E ngā mana, E ngā reo, Tēnā koutou katoa.
Distinguished guests, Foreign representatives, Greetings to you all.
New Zealand is proud of the stance that it took against apartheid and I am doubly honoured to be able to join with you this evening in celebrating ‘Freedom Day.’
We also applaud South Africa’s journey over the last eighteen years as a unified and democratic nation and the renewed aspirations of its government and people in ‘building unity and prosperity for all.
As you have noted, Your Excellency, this year also marks the 100th anniversary of the formation of the ANC Party – an organisation that has played such a fundamental role in creating the South Africa of today.
South Africa is one of New Zealand’s closest friends in Africa. We have a growing trading relationship. We maintain a constructive partnership in the multilateral arena, promoting and supporting a robust international system. Our countries also have historical links, including fighting alongside each other in World Wars I and II.
This is a relationship with great potential. South African has the largest economy in the continent and is a gateway to other parts of southern Africa. South Africa’s economic importance is also recognised on the international stage as part of the ‘BRICS’ group of leading emerging economies.
New Zealand companies have seen the opportunities in this vibrant economy, with close to 250 Kiwi firms now operating there. This includes New Zealand’s largest company, Fonterra, which has a major joint-venture with the leading South African dairy brand, Clover Industries.
The New Zealand government is committed to growing the trade and investment relationship in the coming years. Our joint efforts on the Track II Trade study, and the progress we have made on the related work programme, should help to support this goal.
Increasingly, the South Africa–New Zealand relationship is moving into exciting new areas. This has seen a number of key agreements signed in recent years, such as the Film Co-Production Agreement you mentioned, High Commissioner. Other agreements include a Fisheries Co-operation Arrangement concluded in 2007, and the 2009 amendments to the existing bilateral Air Services Agreement, which allowed for improved air links between our two countries.
We look forward to further realising the potential that exists between our two countries. Building on the friendship that we share and making the most of the great opportunities for growth.
Of course, it is impossible to discuss the relationship between New Zealand and South Africa without mentioning the “S-word” – sport. There is strong rivalry, but also a passion for sport that links our two countries.
I know that when Prime Minister Key and his family travelled to South Africa in 2010 to attend the FIFA World Cup they thoroughly enjoyed their visit.

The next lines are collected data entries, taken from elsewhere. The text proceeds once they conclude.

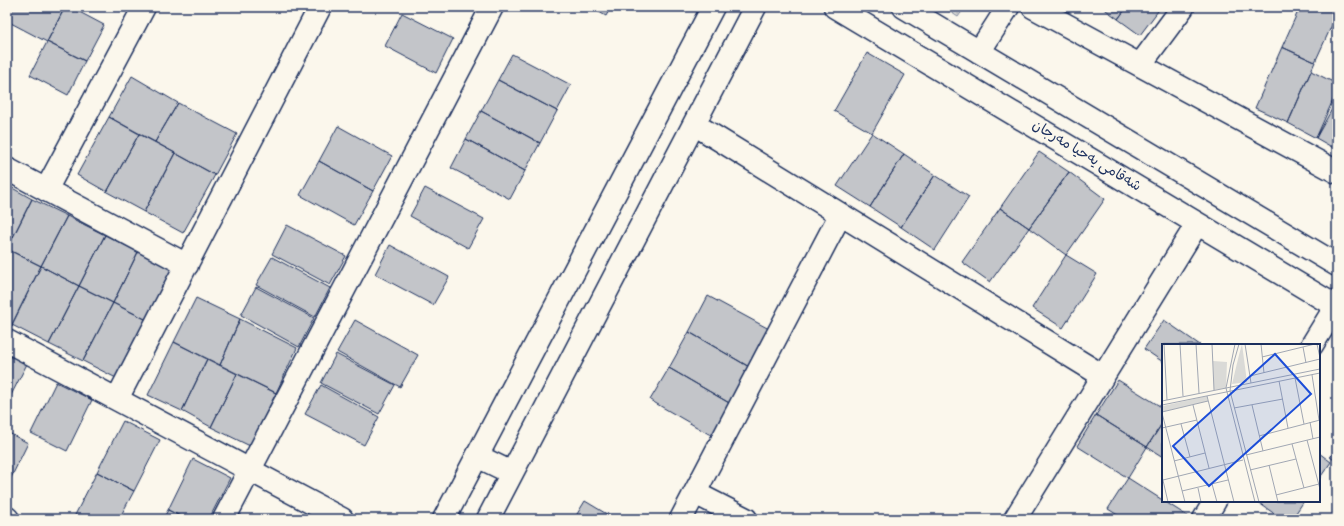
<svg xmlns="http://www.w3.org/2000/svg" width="1344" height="526" viewBox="0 0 1344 526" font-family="'Gochi Hand','Playpen Sans Arabic',sans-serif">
<defs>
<pattern id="green-dots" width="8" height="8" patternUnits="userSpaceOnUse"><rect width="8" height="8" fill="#dadad7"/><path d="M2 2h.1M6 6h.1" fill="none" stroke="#babbbb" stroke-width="1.8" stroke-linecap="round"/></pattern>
</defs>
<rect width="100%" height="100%" fill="#fbf7ec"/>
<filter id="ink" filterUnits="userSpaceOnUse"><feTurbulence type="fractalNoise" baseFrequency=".025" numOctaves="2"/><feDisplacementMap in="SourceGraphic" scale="8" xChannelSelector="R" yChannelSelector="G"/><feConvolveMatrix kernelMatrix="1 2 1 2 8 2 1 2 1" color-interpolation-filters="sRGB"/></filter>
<g filter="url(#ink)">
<path fill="url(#green-dots)" stroke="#7a849a" d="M943,7H965L958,17Z"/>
<path fill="#c3c5c9" stroke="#1b2f5e" d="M7,7H65L47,42L7,21Z
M65,7H70L104,25L85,61L47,42Z
M590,7H611L606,16Z
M1102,7H1127L1118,19Z
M1127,7H1161L1140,35L1118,19Z
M1300,7L1337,8V14L1315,62L1282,47Z
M402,13L453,39L436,73L385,46Z
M47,42L85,61L68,95L30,75Z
M1282,47L1315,62L1288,123L1255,108Z
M867,53L905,75L872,133L834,111Z
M512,54L571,85L557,111L498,80Z
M1311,71L1337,84V91L1316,138L1288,123Z
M132,76L178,103L155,142L109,117Z
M498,80L557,111L540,143L481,111Z
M1337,100V150L1316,138Z
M178,103L237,134L215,175L155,142Z
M481,111L540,143L525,171L466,139Z
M109,117L139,134L107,192L77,175Z
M338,126L392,156L373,191L319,161Z
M872,133L904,154L870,207L837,186Z
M139,134L175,153L144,212L107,192Z
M466,139L525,171L510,199L451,168Z
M1039,152L1069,172L1029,228L1000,208Z
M175,153L215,175L183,233L144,212Z
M904,154L935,175L901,227L870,207Z
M319,161L373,191L354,225L300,195Z
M1069,172L1105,199L1066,255L1029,228Z
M935,175L969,197L935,250L901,227Z
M7,185L32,199L7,249Z
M425,188L484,219L468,248L410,216Z
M32,199L67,216L41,266L7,249Z
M1000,208L1029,228L990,282L962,262Z
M67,216L105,235L79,286L41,266Z
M287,225L346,256L330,285L272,254Z
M105,235L138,252L113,303L79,286Z
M390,245L449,277L433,305L375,274Z
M7,249L41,266L10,328L7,327Z
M138,252L175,271L149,321L113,303Z
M1066,255L1097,274L1063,328L1032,308Z
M272,257L330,288L315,317L256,285Z
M41,266L79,286L49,344L12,325Z
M79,286L113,303L83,361L49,344Z
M256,287L314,318L299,347L241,315Z
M708,296L769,329L751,368L689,332Z
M196,298L240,319L220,365L174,342Z
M113,303L149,321L120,380L83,361Z
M240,319L297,348L276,393L220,365Z
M355,320L418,355L400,387L337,352Z
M1164,320L1200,345H1163V362L1144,349Z
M689,332L751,368L731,404L669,368Z
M174,342L207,359L182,411L148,395Z
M7,352L28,362L7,403Z
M336,354L395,385L379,414L321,383Z
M207,359L237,374L211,427L182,411Z
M669,368L731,404L714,437L650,400Z
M237,374L276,393L250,446L211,427Z
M1118,380L1163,408V422L1147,447L1096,415Z
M56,382L92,400L67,451L31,433Z
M321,385L379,417L364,445L305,414Z
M1096,415L1147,447L1128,478L1077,446Z
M123,421L160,440L134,491L97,472Z
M1163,422V457L1147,447Z
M7,432L28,443L7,486Z
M1337,448V462L1330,457Z
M1319,453L1331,462L1319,479Z
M193,459L230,478L209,519H186L168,510Z
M97,472L134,491L119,519H73Z
M1128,478L1189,517L1187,519H1124L1108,509Z
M585,501L615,519H574Z
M1256,501H1304L1292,519H1282Z
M168,510L186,519H163Z
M713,513L725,519H710Z"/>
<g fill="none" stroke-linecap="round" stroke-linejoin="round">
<defs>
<path id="minor" d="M835,7L1337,307
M904,7L1337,265
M1033,7L1337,172
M979,52L1008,7
M1140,65L1183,7
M694,124L1103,376
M7,169L187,265
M46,190L144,7
M7,341L342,519
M1312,345L1336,306
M117,399L320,7
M477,456L512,473
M695,493L746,519
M7,518L8,519
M224,519L492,7
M444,519L713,7
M488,519L755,7
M681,519L840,215
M1015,519L1197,224
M1204,519L1215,501"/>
</defs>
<use href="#minor" stroke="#1b2f5e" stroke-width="25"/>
<use href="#minor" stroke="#fbf7ec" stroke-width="22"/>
</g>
</g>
<g text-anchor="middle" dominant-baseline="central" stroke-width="4" stroke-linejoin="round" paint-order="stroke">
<g font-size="14" fill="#1b2f5e" stroke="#fbf7ec">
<text transform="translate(1086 157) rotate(31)">شەقامی یەحیا مەرجان</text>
</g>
</g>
<g transform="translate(1162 344)">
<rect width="158" height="158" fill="#fbf7ec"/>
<path d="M80,0L85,38L70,40L77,11ZM51,17L65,18L64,44L52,46ZM45,52L46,57L0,68L1,62Z" fill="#dadad7"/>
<path fill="none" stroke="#a1a7b3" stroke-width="1" d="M2,0L5,56M18,0L21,52M34,0L37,49M50,0L52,46M73,0L64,44L93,158M77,0L71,21L68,47L97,158M83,0L89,39M99,0L102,29M155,0L158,14M141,3L144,19M100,13L153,0M150,31L157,76M88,32L158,15M133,34L142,80M117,37L126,84M45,52L72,158M0,57L158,25M0,61L158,29M31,61L47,124M90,61L101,107M72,64L121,55M0,68L46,57M0,69L23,158M148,78L151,95M19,80L28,113M0,84L35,76M97,92L158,76M145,96L158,145M130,100L142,144M84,111L158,93M12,117L43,109M107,121L116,158M88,126L134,115M0,132L6,158M1,136L81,116M50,140L55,158M36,144L39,158M20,147L66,136M114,151L157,140"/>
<path fill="#1d4ed8" fill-opacity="0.15" stroke="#1d4ed8" stroke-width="2" d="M113,10L149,50L47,142L11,102Z"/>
<rect width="158" height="158" fill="none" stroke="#1b2f5e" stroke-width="2"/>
</g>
<rect width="1344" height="526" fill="none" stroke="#fbf7ec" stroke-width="24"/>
<rect x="12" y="12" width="1320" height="502" fill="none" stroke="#1b2f5e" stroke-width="1.5" filter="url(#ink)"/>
</svg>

We were honoured to have the Deputy President and a number of senior ministers come to New Zealand the following year to be part of the Rugby World Cup and help support the Springboks.

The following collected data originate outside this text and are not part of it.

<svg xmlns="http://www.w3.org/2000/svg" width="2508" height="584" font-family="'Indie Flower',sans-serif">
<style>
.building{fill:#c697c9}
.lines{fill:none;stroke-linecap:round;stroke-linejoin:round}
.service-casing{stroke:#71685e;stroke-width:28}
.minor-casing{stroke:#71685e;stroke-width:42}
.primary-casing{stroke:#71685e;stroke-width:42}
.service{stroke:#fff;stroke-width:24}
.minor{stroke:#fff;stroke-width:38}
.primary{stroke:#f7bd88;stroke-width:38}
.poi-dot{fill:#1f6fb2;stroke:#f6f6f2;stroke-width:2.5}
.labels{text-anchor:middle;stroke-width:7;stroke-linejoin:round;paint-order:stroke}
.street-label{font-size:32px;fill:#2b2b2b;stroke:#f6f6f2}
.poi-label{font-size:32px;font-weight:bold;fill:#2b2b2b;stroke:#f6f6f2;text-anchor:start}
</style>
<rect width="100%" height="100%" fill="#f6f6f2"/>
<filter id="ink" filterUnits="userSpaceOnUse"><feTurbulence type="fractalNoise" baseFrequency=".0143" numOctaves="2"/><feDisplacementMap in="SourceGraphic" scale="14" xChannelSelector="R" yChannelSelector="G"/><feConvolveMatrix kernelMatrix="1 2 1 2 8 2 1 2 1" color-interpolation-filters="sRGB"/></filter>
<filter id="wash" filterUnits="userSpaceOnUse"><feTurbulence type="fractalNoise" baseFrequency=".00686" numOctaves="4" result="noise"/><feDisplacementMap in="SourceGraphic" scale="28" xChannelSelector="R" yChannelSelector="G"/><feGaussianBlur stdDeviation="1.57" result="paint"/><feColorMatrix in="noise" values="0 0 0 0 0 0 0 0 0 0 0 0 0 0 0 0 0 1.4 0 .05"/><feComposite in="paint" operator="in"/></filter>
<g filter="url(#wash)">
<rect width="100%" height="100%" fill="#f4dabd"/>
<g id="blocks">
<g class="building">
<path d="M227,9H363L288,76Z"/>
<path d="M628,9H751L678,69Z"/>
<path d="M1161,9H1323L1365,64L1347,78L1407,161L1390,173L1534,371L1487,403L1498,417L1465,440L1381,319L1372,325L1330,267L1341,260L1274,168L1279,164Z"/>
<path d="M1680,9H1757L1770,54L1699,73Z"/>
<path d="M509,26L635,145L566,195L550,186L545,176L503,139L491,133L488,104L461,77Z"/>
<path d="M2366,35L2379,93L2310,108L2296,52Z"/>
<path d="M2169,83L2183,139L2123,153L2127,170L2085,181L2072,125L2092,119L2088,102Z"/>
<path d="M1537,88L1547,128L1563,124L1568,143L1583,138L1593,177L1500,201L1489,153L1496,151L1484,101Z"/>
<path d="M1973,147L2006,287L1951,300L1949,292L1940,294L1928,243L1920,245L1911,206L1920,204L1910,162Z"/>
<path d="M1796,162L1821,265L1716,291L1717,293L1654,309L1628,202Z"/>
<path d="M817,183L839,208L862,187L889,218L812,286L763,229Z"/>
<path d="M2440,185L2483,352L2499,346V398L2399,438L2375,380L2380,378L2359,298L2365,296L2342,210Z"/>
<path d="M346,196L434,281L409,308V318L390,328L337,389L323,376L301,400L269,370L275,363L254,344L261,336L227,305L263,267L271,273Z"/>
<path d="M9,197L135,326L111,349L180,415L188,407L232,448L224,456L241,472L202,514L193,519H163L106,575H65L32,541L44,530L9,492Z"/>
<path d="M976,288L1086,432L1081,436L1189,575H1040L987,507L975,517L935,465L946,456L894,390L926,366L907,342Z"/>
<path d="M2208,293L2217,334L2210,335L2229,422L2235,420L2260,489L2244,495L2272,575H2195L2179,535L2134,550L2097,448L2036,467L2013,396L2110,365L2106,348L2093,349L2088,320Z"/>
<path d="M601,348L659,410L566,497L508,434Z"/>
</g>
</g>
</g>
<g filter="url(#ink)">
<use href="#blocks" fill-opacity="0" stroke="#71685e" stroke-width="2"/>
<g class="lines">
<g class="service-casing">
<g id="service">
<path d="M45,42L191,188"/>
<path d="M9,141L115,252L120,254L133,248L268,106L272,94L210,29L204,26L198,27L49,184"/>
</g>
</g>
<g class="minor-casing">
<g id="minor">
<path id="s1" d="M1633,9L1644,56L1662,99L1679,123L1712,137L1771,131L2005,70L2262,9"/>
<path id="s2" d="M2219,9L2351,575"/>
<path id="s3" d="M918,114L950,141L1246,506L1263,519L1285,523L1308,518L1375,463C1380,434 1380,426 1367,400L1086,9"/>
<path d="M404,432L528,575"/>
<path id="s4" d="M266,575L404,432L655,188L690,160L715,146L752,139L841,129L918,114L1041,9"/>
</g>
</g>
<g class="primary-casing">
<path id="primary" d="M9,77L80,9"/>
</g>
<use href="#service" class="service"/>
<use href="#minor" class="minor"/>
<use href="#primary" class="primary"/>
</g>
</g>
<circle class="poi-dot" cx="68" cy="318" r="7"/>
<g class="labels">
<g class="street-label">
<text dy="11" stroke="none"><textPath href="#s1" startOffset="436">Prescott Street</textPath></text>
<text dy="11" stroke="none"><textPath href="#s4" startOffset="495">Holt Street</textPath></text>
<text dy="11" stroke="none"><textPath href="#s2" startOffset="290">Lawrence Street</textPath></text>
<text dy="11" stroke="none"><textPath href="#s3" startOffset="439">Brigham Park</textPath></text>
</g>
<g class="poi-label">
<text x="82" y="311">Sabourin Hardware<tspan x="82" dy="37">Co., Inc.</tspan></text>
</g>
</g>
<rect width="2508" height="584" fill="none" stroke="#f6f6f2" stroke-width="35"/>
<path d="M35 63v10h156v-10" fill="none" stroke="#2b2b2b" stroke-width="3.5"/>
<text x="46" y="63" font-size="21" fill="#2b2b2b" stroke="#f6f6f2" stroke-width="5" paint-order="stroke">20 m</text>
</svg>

Wellington was home base for the Springbok supporters in the early part of the competition, and the green and gold fans were out in force on the streets. Luckily for us, this time South Africa did not spoil our World Cup ambitions, as they have had a habit of doing in the past.
Unfortunately, New Zealand was less successful during the South African cricket team’s tour of this country during the summer, although we were delighted to host such an impressive and talented team.
Your Excellency, before I conclude please allow me to acknowledge the considerable contributions you have made in your role as Dean of the Diplomatic Corps. It has been a busy period and we certainly could not have accomplished so much without your unstinting support. Thank you very much.
Your Excellencies, distinguished guests, ladies and gentlemen, please join me in a toast to His Excellency President Zuma and the people of South Africa – to the President."